Entre este livro e os romances, há uma diferença fundamental: Noll trancafiou seus personagens no ambiente de suas casas, como o fizera em sua estréia em contos, “O Cego e a Dançarina”. Não vamos encontrar mais o sujeito que permanentemente está mudando de ares, indo de Copacabana para Santo Cristo e, num átimo, rumando para o Leblon, quem sabe descansando no Rocha ou se perdendo num país inexistente; voando de Londres para Porto Alegre, vagueando, antes, pela Lagoa da Conceição. Os personagens do Senhor Noll sempre precisaram de campos abertos e de longas caminhadas, riscando uma metáfora de liberdade na prisão pessoal, intrínseca, não há como não bisar, corpórea.


Eis que, na “Máquina”, o ir-e-vir se reduz a um quase nada, tudo está ali intramuros.
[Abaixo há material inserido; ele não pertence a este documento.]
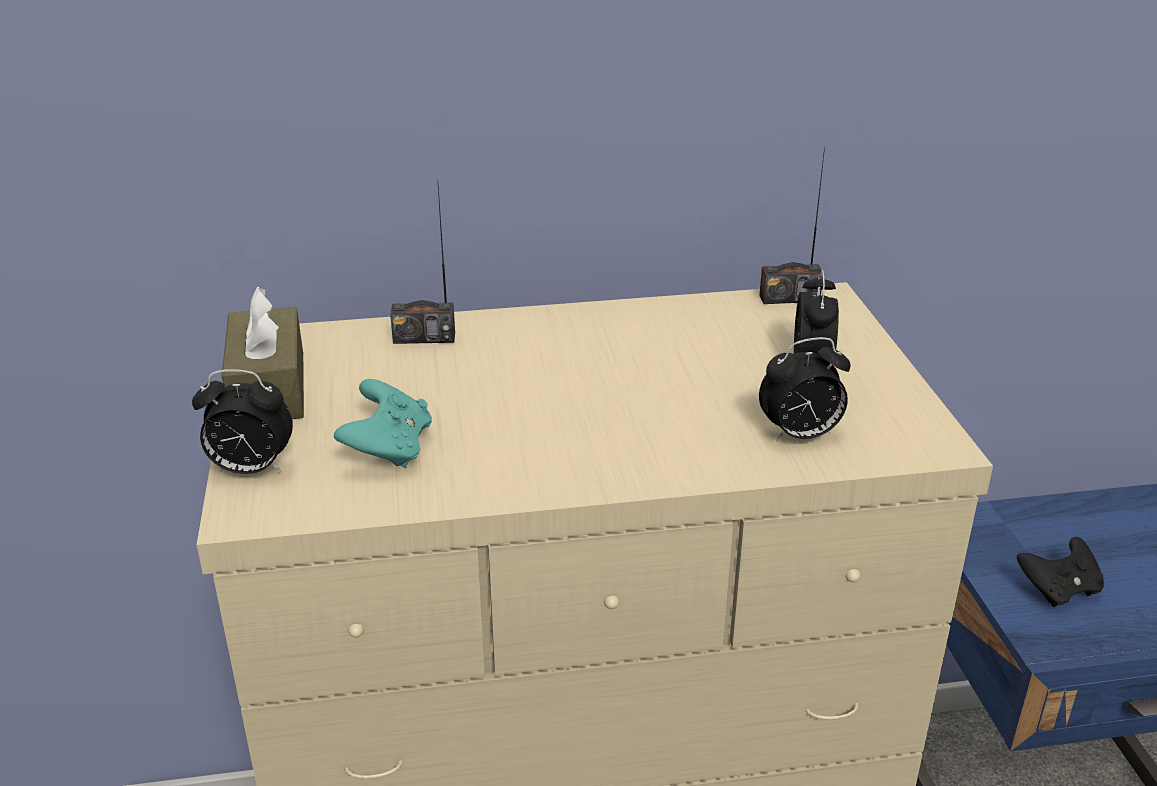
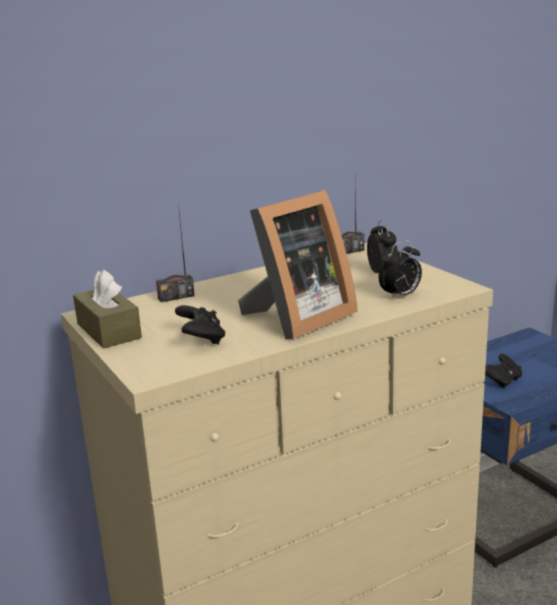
camera: 20 degrees left, 10 degrees down
alarm clock [192,369,293,474] -> none
turquoise game controller [334,379,432,468] -> black game controller [175,305,225,345]
none -> picture frame [238,190,358,339]

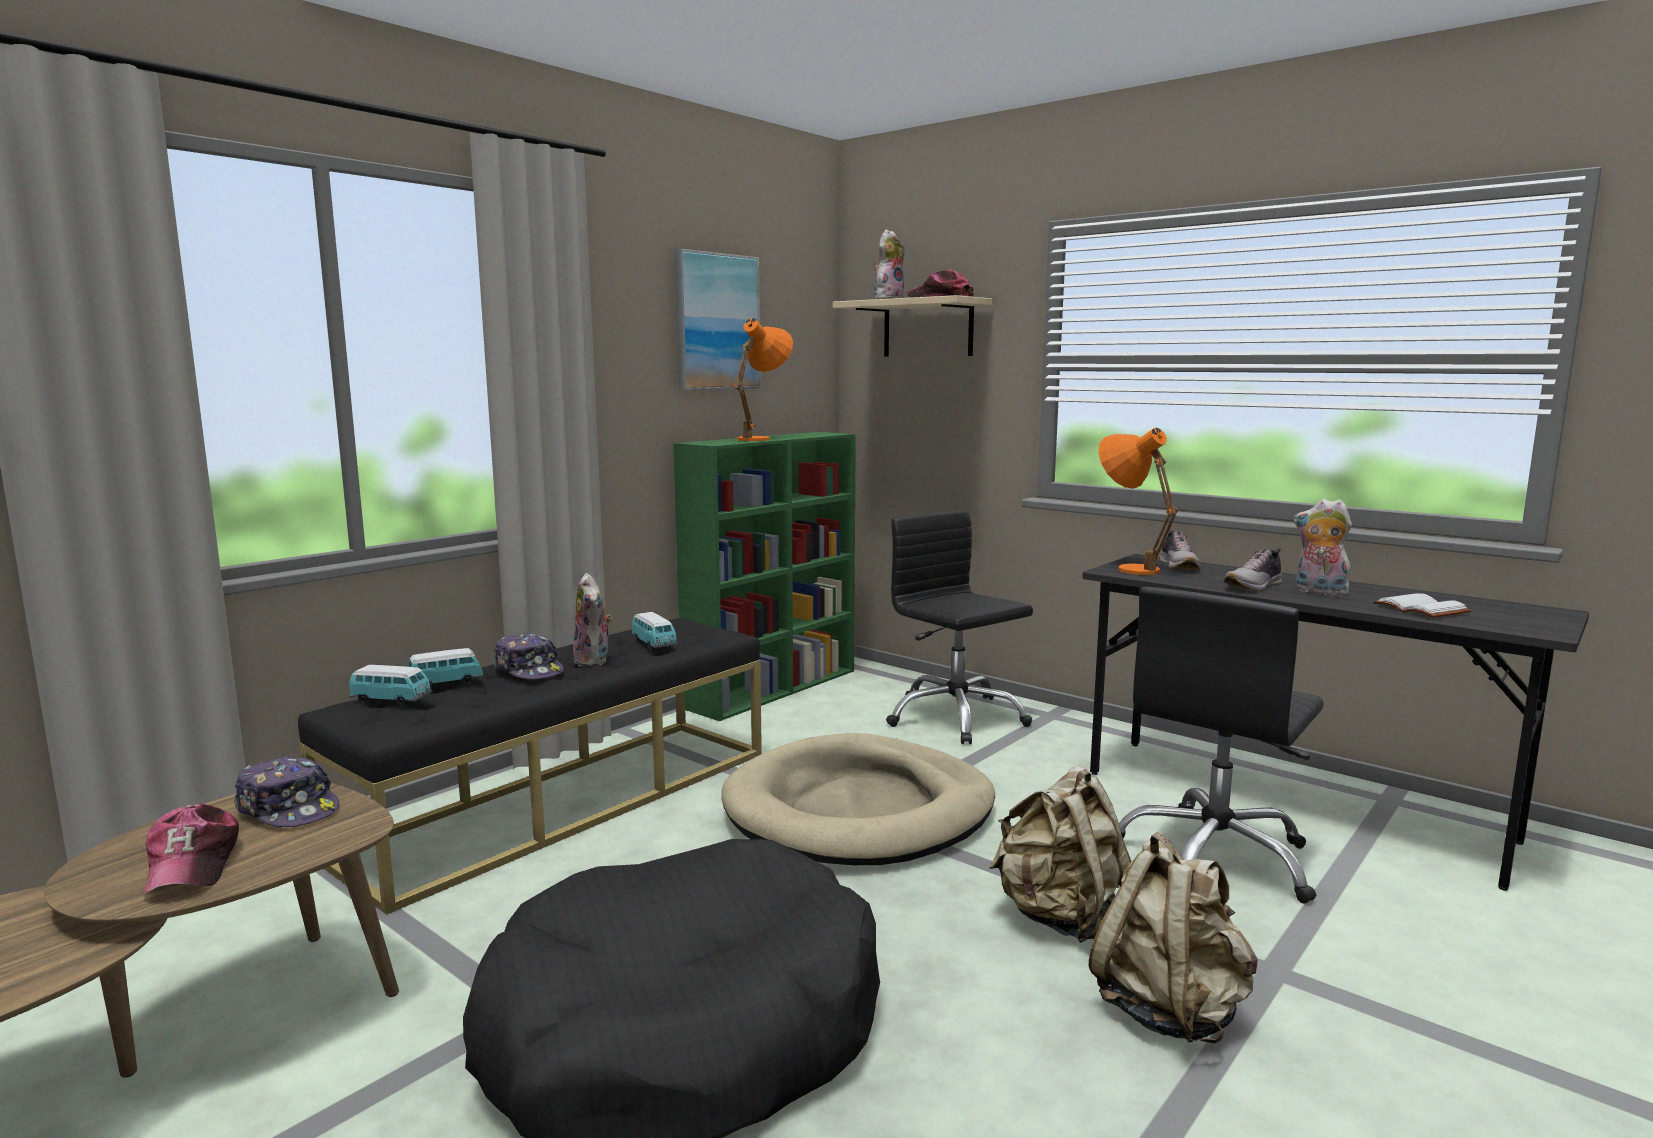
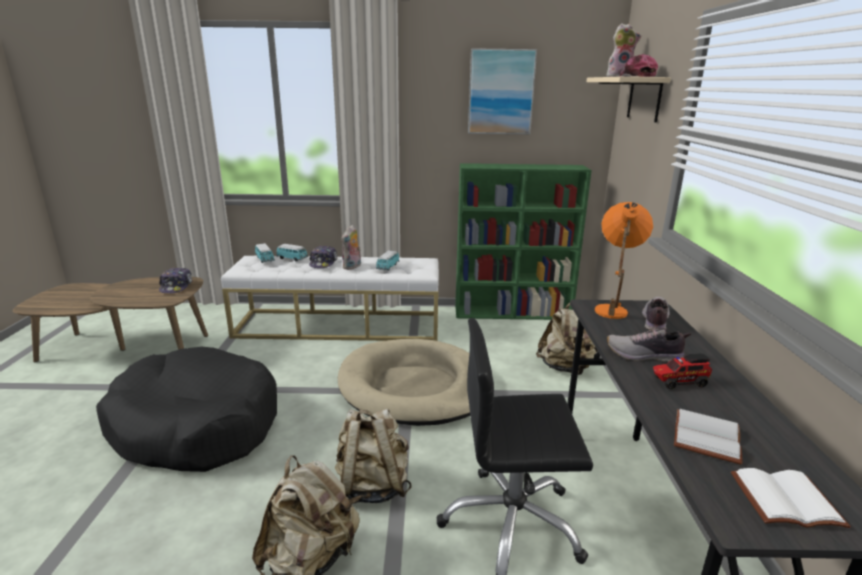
camera: 50 degrees right, 10 degrees up
cap [143,804,239,895] -> none
black bench [298,618,762,915] -> white bench [221,256,439,341]
orange table lamp [734,318,793,441] -> none
black office chair [886,510,1033,744] -> beige backpack [536,303,598,375]
shoe [1160,530,1201,570] -> shoe turned 150 degrees clockwise [642,296,670,330]
plush toy [1294,499,1352,596] -> toy truck [653,353,712,390]
none -> white book [731,468,851,528]

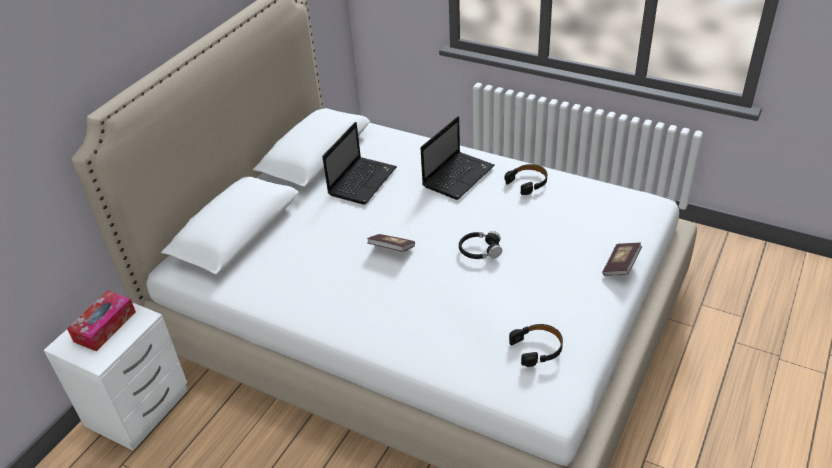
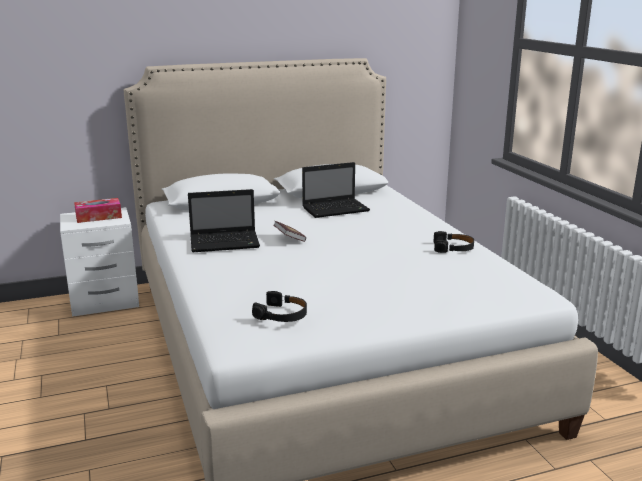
camera: 40 degrees right, 20 degrees down
laptop [420,116,494,200] -> laptop moved to [188,189,260,252]
black headphones [459,231,502,259] -> none
book [602,243,642,276] -> none

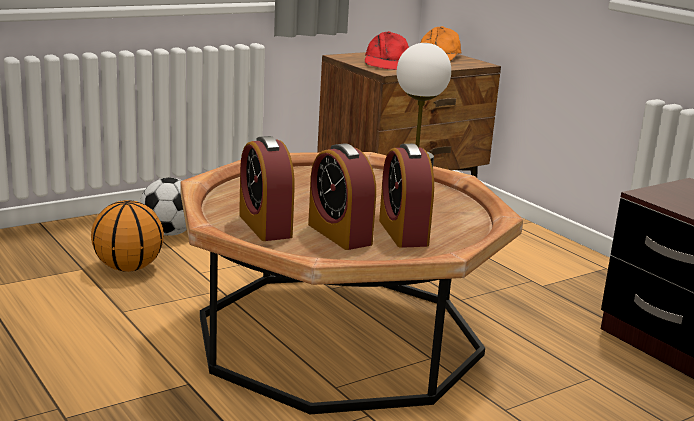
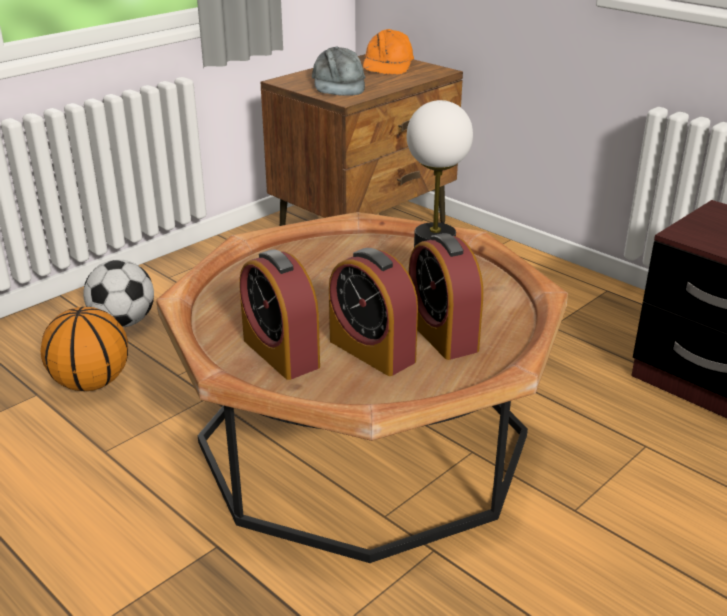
camera: 10 degrees left, 10 degrees up
red cap [365,31,409,70] -> grey cap [312,46,366,96]

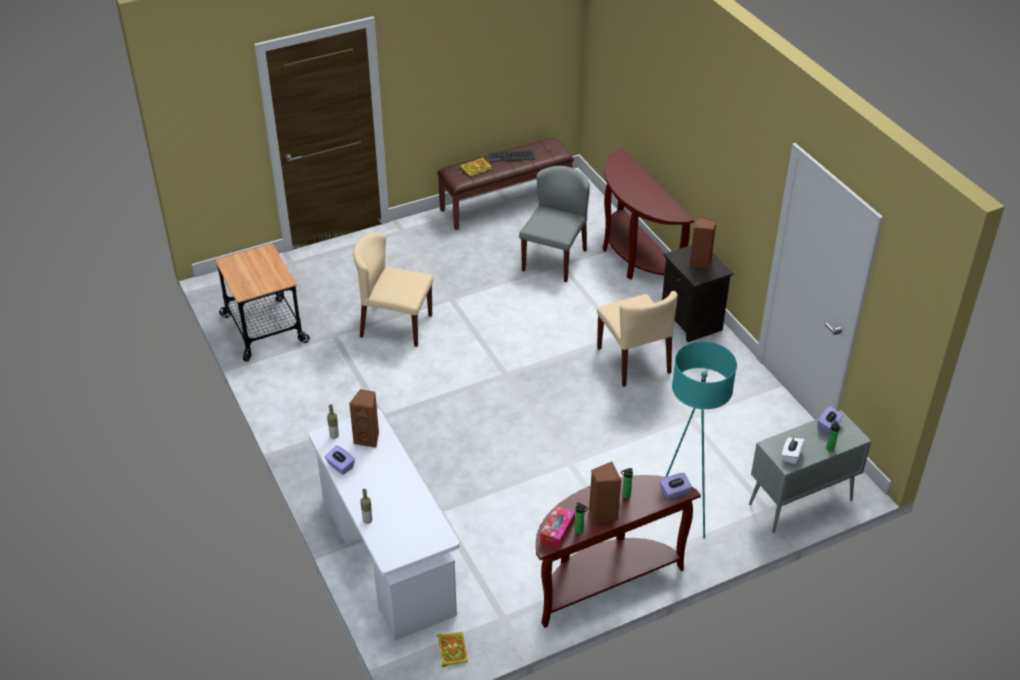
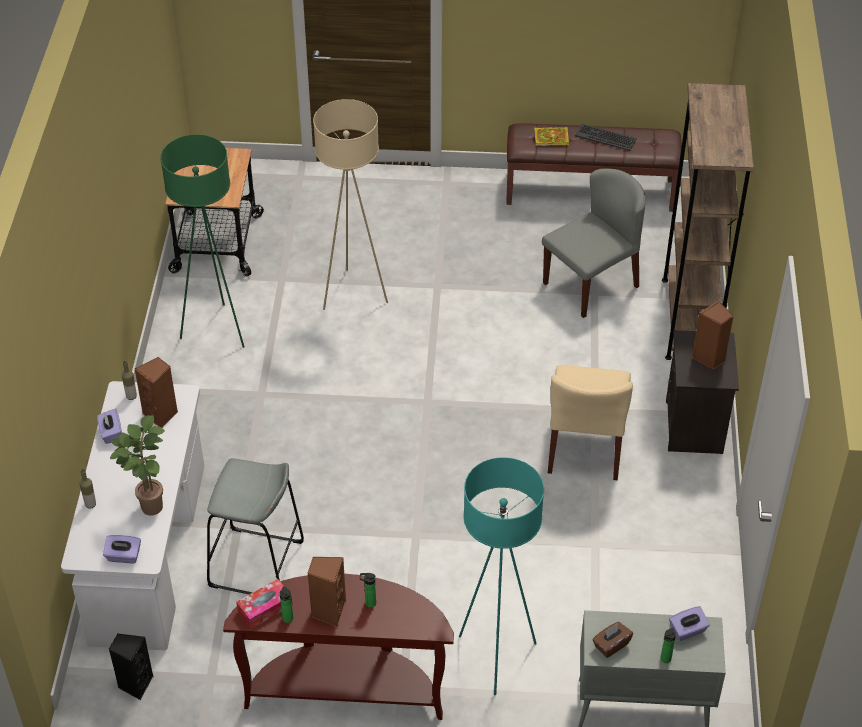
camera: 30 degrees right, 5 degrees up
beige chair [353,232,433,347] -> beige floor lamp [313,99,388,310]
book [437,631,468,667] -> black speaker [109,634,153,700]
brown console table [603,149,694,280] -> brown bookcase [662,83,754,360]
purple tissue box [660,473,692,500] -> purple tissue box moved to [103,535,141,563]
white tissue box [782,436,805,464] -> brown tissue box [592,622,633,658]
none -> potted plant [110,415,165,516]
none -> green floor lamp [161,135,244,348]
none -> grey stool [207,458,304,594]

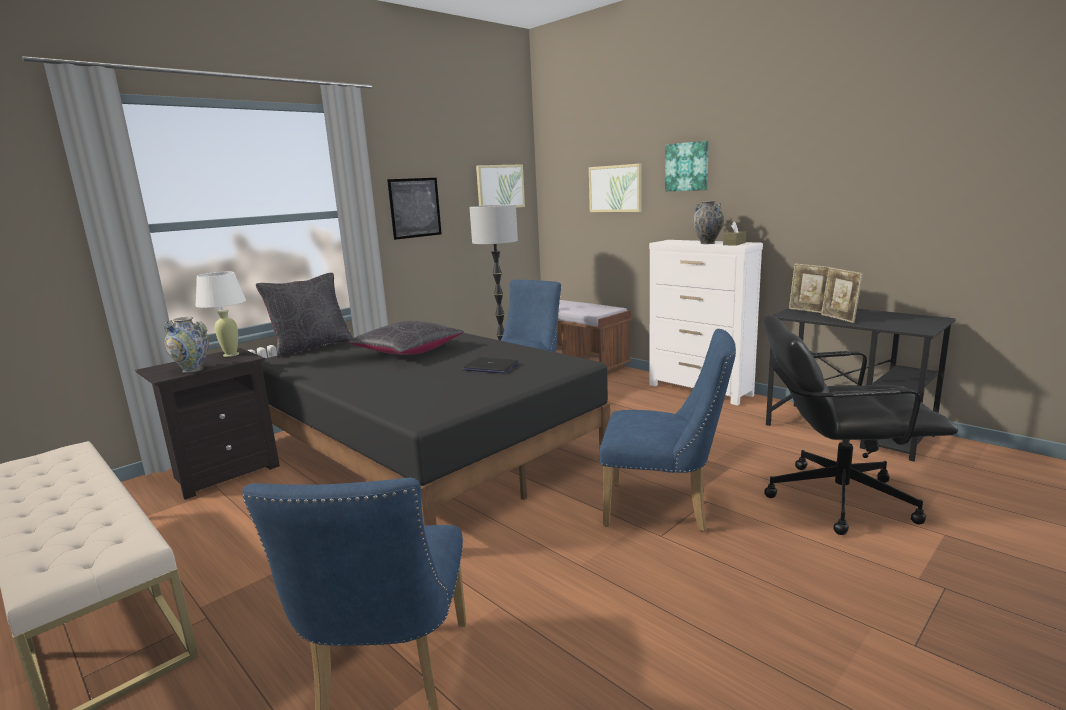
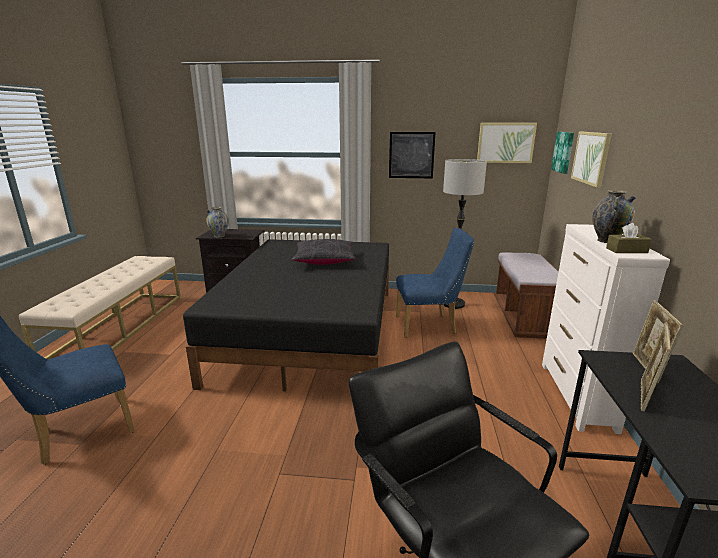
camera: 50 degrees right, 5 degrees up
white table lamp [196,272,246,357] -> none
black pillow [256,273,353,357] -> none
laptop [463,357,519,374] -> none
blue chair [599,329,736,532] -> none
picture [665,141,709,191] -> picture moved to [551,132,574,174]

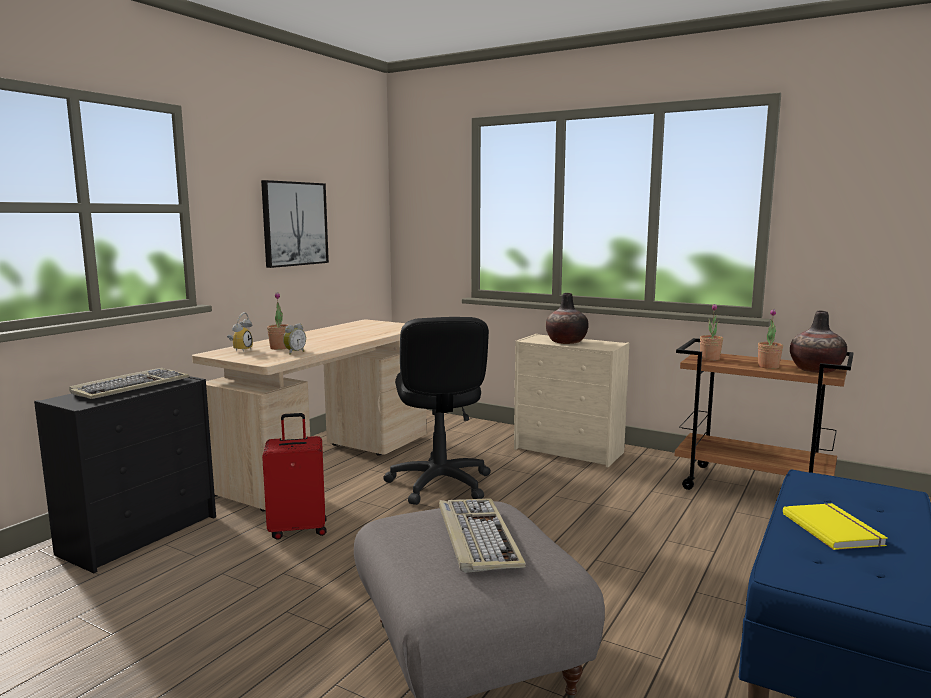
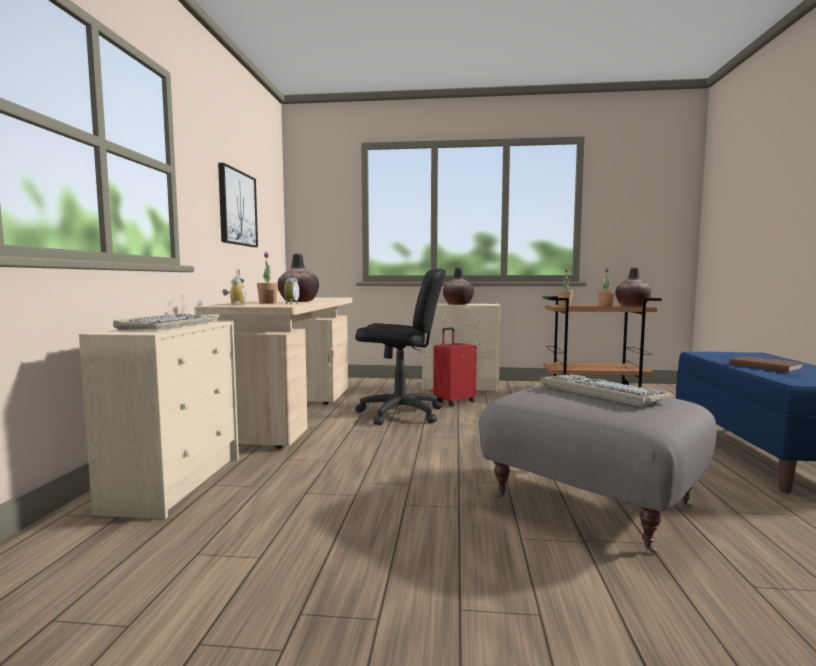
camera: 25 degrees left, 5 degrees down
black dresser [34,376,216,573] -> beige dresser [79,321,239,519]
red suitcase [262,413,327,540] -> red suitcase moved to [433,327,477,407]
black office chair [383,317,491,505] -> black office chair turned 45 degrees counterclockwise [355,269,446,425]
yellow book [783,503,888,550] -> brown book [729,356,804,372]
none -> vase [278,254,319,302]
Mesmo quando um helicóptero aparece para levar o pouco que resta de um tal personagem para o mais distante possível, para a geografia sem fronteiras do céu, não logrará sucesso. Sim, sim, se o céu é o paraíso religioso, a afirmação anterior não se sustenta, mas se não é, e para Noll não é, o resultado final será um aglomerado de carne e ossos esboroado no chão, instante em que perderá pelos pólos a liquidez das idéias e ganhará, tarde demais, a dimensão do imensurável.


O ilimitado, a partir do novo livro, perde o significado até então concebido a ele, o de metáfora da recusa do que está posto pelas regras da convivência. A mesma recusa continua quando o espaço se reduz ao mínimo possível. Em Noll, nunca houve sinal de agorafobia, nem há, em sua última tacada, sinal de claustrofobia. Em campo aberto, em quarto fechado, o corpo corre sozinho os riscos inerentes à condição humana.